We simply ask the question how would God do that? How would it be possible for God selectively to separate his attributes from his very being? One may take a pin or two out of a pin cushion and still have a pin cushion, but can a divine attribute be removed and God still be God? The divine essence is the sum total of his attributes. It is more than that, yes, but it is certainly not less. If the Son of God disrobed himself of one or two attributes when he became incarnate, then, while he would still be more than mere man, he wouldn’t be altogether God. A God who is not at all present in certain locations is not God. A Saviour who is not quite God is a bridge that doesn’t quite reach the other end of the abyss. When you look at the New Testament you find the Lord speaking of his omnipresence and saying, that the one who came from heaven is the Son of Man who is in heaven.
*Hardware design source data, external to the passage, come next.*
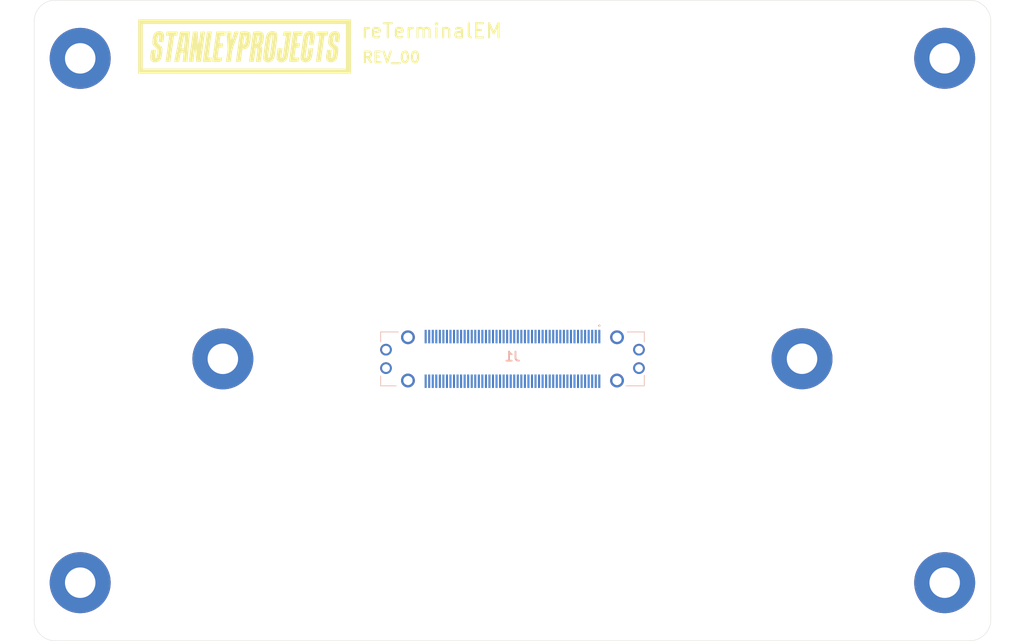
<source format=kicad_pcb>
(kicad_pcb (version 20211014) (generator pcbnew)

  (general
    (thickness 1.6)
  )

  (paper "A4")
  (title_block
    (title "reTerminalEM")
    (date "2022-06-22")
    (rev "REV_00")
    (company "StanleyProjects.com")
  )

  (layers
    (0 "F.Cu" signal)
    (31 "B.Cu" signal)
    (32 "B.Adhes" user "B.Adhesive")
    (33 "F.Adhes" user "F.Adhesive")
    (34 "B.Paste" user)
    (35 "F.Paste" user)
    (36 "B.SilkS" user "B.Silkscreen")
    (37 "F.SilkS" user "F.Silkscreen")
    (38 "B.Mask" user)
    (39 "F.Mask" user)
    (40 "Dwgs.User" user "User.Drawings")
    (41 "Cmts.User" user "User.Comments")
    (42 "Eco1.User" user "User.Eco1")
    (43 "Eco2.User" user "User.Eco2")
    (44 "Edge.Cuts" user)
    (45 "Margin" user)
    (46 "B.CrtYd" user "B.Courtyard")
    (47 "F.CrtYd" user "F.Courtyard")
    (48 "B.Fab" user)
    (49 "F.Fab" user)
  )

  (setup
    (pad_to_mask_clearance 0)
    (pcbplotparams
      (layerselection 0x0001000_7ffffffe)
      (disableapertmacros false)
      (usegerberextensions false)
      (usegerberattributes true)
      (usegerberadvancedattributes true)
      (creategerberjobfile true)
      (svguseinch false)
      (svgprecision 6)
      (excludeedgelayer true)
      (plotframeref false)
      (viasonmask false)
      (mode 1)
      (useauxorigin false)
      (hpglpennumber 1)
      (hpglpenspeed 20)
      (hpglpendiameter 15.000000)
      (dxfpolygonmode true)
      (dxfimperialunits true)
      (dxfusepcbnewfont true)
      (psnegative false)
      (psa4output false)
      (plotreference true)
      (plotvalue true)
      (plotinvisibletext false)
      (sketchpadsonfab false)
      (subtractmaskfromsilk false)
      (outputformat 3)
      (mirror false)
      (drillshape 0)
      (scaleselection 1)
      (outputdirectory "./")
    )
  )

  (net 0 "")
  (net 1 "GND")
  (net 2 "+3V3")
  (net 3 "+5V")

  (footprint "MountingHole:MountingHole_4.3mm_M4_Pad" (layer "F.Cu") (at 88.61 135.5))

  (footprint "MountingHole:MountingHole_4.3mm_M4_Pad" (layer "F.Cu") (at 108.74 103.91))

  (footprint "MountingHole:MountingHole_4.3mm_M4_Pad" (layer "F.Cu") (at 190.52 103.9))

  (footprint "MountingHole:MountingHole_4.3mm_M4_Pad" (layer "F.Cu") (at 88.61 61.51))

  (footprint "MountingHole:MountingHole_4.3mm_M4_Pad" (layer "F.Cu") (at 210.6 135.5))

  (footprint "StanleyProjects:X_Logo_stanleyprojects_30mm" (layer "F.Cu") (at 111.85 59.82))

  (footprint "MountingHole:MountingHole_4.3mm_M4_Pad" (layer "F.Cu") (at 210.6 61.5))

  (footprint "reTerminalModule:FX23-100S-0.5SV" (layer "B.Cu") (at 149.6604 103.9196 180))

  (gr_circle (center 134.9052 106.976645) (end 135.5552 106.976645) (layer "Eco1.User") (width 0.05) (fill none) (tstamp 00000000-0000-0000-0000-0000619d8803))
  (gr_circle (center 134.9052 100.876645) (end 135.5552 100.876645) (layer "Eco1.User") (width 0.05) (fill none) (tstamp 00000000-0000-0000-0000-0000619d8806))
  (gr_circle (center 164.4052 100.876645) (end 165.0552 100.876645) (layer "Eco1.User") (width 0.05) (fill none) (tstamp 00000000-0000-0000-0000-0000619d880c))
  (gr_circle (center 164.4052 106.976645) (end 165.0552 106.976645) (layer "Eco1.User") (width 0.05) (fill none) (tstamp 00000000-0000-0000-0000-0000619d8812))
  (gr_circle (center 167.5052 105.236645) (end 168.0552 105.236645) (layer "Eco1.User") (width 0.05) (fill none) (tstamp 00000000-0000-0000-0000-0000619d8f0e))
  (gr_circle (center 167.5052 102.636645) (end 168.0552 102.636645) (layer "Eco1.User") (width 0.05) (fill none) (tstamp 00000000-0000-0000-0000-0000619d8f0f))
  (gr_circle (center 190.522946 103.9) (end 192.622946 103.9) (layer "Eco1.User") (width 0.05) (fill none) (tstamp 0330826b-316b-41b1-8960-b52e4a451169))
  (gr_circle (center 210.658973 135.5) (end 212.758973 135.5) (layer "Eco1.User") (width 0.05) (fill none) (tstamp 22508b1b-2088-438c-aae8-32c7ef714d5d))
  (gr_circle (center 131.8052 105.226645) (end 132.3552 105.226645) (layer "Eco1.User") (width 0.05) (fill none) (tstamp 47e46ec9-ebed-4d7d-8b7f-021c64d221cc))
  (gr_circle (center 88.658973 135.5) (end 90.758973 135.5) (layer "Eco1.User") (width 0.05) (fill none) (tstamp 98aecae7-1814-4683-be6d-93a442f4f957))
  (gr_circle (center 131.8052 102.626645) (end 132.3552 102.626645) (layer "Eco1.User") (width 0.05) (fill none) (tstamp 9f96bae3-f980-4144-ba32-2d0fa1dc8573))
  (gr_circle (center 108.795 103.9) (end 110.895 103.9) (layer "Eco1.User") (width 0.05) (fill none) (tstamp d0346a9d-b052-4e24-8f29-11420aabbc67))
  (gr_circle (center 210.658973 61.5) (end 212.758973 61.5) (layer "Eco1.User") (width 0.05) (fill none) (tstamp dc015c04-457d-4a0f-a34d-45d489ba2aca))
  (gr_circle (center 88.658973 61.5) (end 90.758973 61.5) (layer "Eco1.User") (width 0.05) (fill none) (tstamp f4f40317-db73-480f-b3d8-ee31987bf8d4))
  (gr_arc (start 85.158973 143.7) (mid 83.037653 142.82132) (end 82.158973 140.7) (layer "Edge.Cuts") (width 0.05) (tstamp 07df24ae-f822-43f7-9fe1-19d3f73cbc25))
  (gr_line (start 82.158973 56.3) (end 82.158973 140.7) (layer "Edge.Cuts") (width 0.05) (tstamp 10e05554-39ba-46a4-a8ec-131f11efc229))
  (gr_arc (start 214.158973 53.3) (mid 216.280293 54.17868) (end 217.158973 56.3) (layer "Edge.Cuts") (width 0.05) (tstamp 1ed9db48-2086-4547-a1ab-ca387924960d))
  (gr_line (start 214.158973 53.3) (end 85.158973 53.3) (layer "Edge.Cuts") (width 0.05) (tstamp 2b4436e2-e774-4db9-a623-f4850275ab67))
  (gr_line (start 85.158973 143.7) (end 214.158973 143.7) (layer "Edge.Cuts") (width 0.05) (tstamp 773e1b39-ef82-4c7d-84cc-f48414457a95))
  (gr_arc (start 217.158973 140.7) (mid 216.280293 142.82132) (end 214.158973 143.7) (layer "Edge.Cuts") (width 0.05) (tstamp 8a7677c2-4d73-4928-b2c1-e3e2b0f23f2d))
  (gr_arc (start 82.158973 56.3) (mid 83.037653 54.17868) (end 85.158973 53.3) (layer "Edge.Cuts") (width 0.05) (tstamp a4e10b4b-8336-4b14-925f-fef4795bb91b))
  (gr_line (start 217.158973 140.7) (end 217.158973 56.3) (layer "Edge.Cuts") (width 0.05) (tstamp b1b5406b-bbe2-4246-9fc0-d8286e15a70b))
  (gr_text "REV_00" (at 132.55 61.37) (layer "F.SilkS") (tstamp 104cffa7-44d0-4cfc-943f-f7218c6b9597)
    (effects (font (size 1.5 1.5) (thickness 0.3)))
  )
  (gr_text "reTerminalEM" (at 138.26 57.64) (layer "F.SilkS") (tstamp da31261d-914b-443c-8b59-5abbbb2cf22f)
    (effects (font (size 2 2) (thickness 0.3)))
  )

)

</source>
He says, “Where two or three gather together in my name there I am.” He filled all creation as God even while he was filling, as an unborn babe, the womb of Mary.

Of course, as man he was not, nor ever will be, omnipresent, nor omniscient, nor infinite. He was true man. But as God he possessed all the divine attributes. Thus the God-man, Christ Jesus, was everywhere and almighty and eternal and unchangeable.

So he was God and he was man. And there are miracles which are only explicable because he is God, and there are prayers and tears and dying which are only explicable because he is man. Then we can say that the man Christ Jesus could, when God willed, draw on divine resources to transcend human limits of energy and knowledge. And we can say that the Lord’s divine nature would contribute power and insight to his human nature. And we can also can say that the Lord’s human nature contributes the experience of the state of humiliation to the divine. There is a difference between a midwife knowing all about childbirth from the most exhaustive study, and observation of children being born, and she herself actually giving birth. There is a great difference between ourselves visiting the beds of the dying and actually tasting death for ourselves. The incarnation brings human experience into the deity of love for ever. The God man tasted death for every man. He will never lose the knowledge of that taste.

Application

And the application of all this? Think of Paul’s problems in the Philippian congregation, vainglory and the failure of Christian liberality, and as he wrestles with them he has recourse to the massive theological statement of Philippians 2. You have these practical problems, and the answer is theological. Remember your theology and place your behaviour in the light of that theology. We ourselves in our own Christian callings are to be conscious of this. We must never leave the doctrine of the Trinity or of the Incarnation hanging in the air. There is application. We must not hesitate to enforce the most elementary Christian obligations with the most sublime doctrines.

Christ’s self humiliation means that all his people must be mutually submissive to one another. I dare not insist on my rights because my Lord himself refused to do that. I cannot refuse to be a servant among my brothers and sisters because Jehovah Jesus became a servant. I cannot forego humiliation and loss because he did not. So we are to be of the same mind, having the same love, in full accord and of one mind. We refuse to look to our own interests, but we are anxious for the interests of others. Costly love. Servant love.

21st century Wales has to see that quality of life and love in the Christian community. When Augustine was asked to list the central principles of the Christian life he replied, “First, humility. Second, humility. Third, humility.” A humble minister is a mighty weapon in the hands of Jehovah Jesus, the servant Son of God.